- Dataset excerpt:
= Beginning of Section =
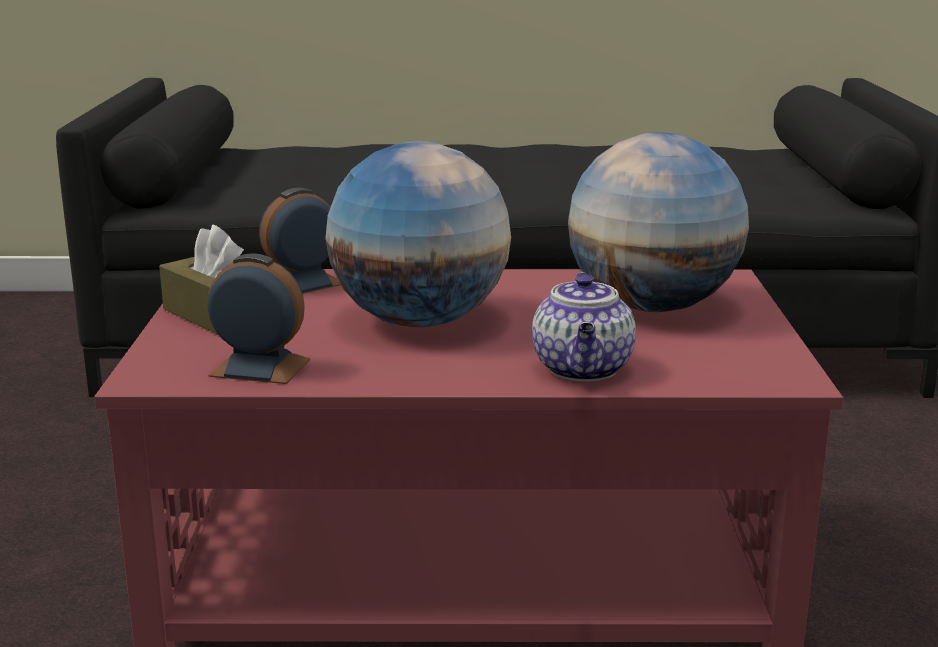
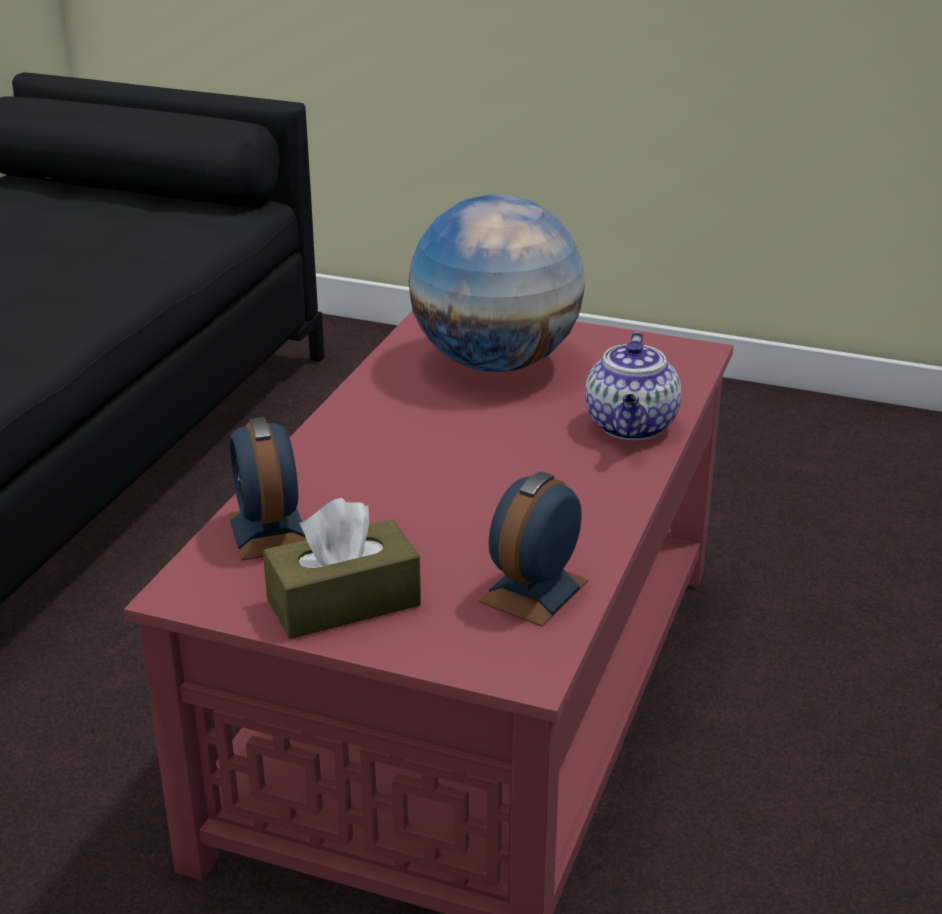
camera: 70 degrees left, 10 degrees up
globe [325,141,511,327] -> none
teapot [532,272,636,382] -> teapot turned 75 degrees clockwise [585,332,682,440]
= End of Section =
- Work instruction: Within the preceding material, tally each line that holds the word "degrees". Write down only the total.

- Completed exercise: 2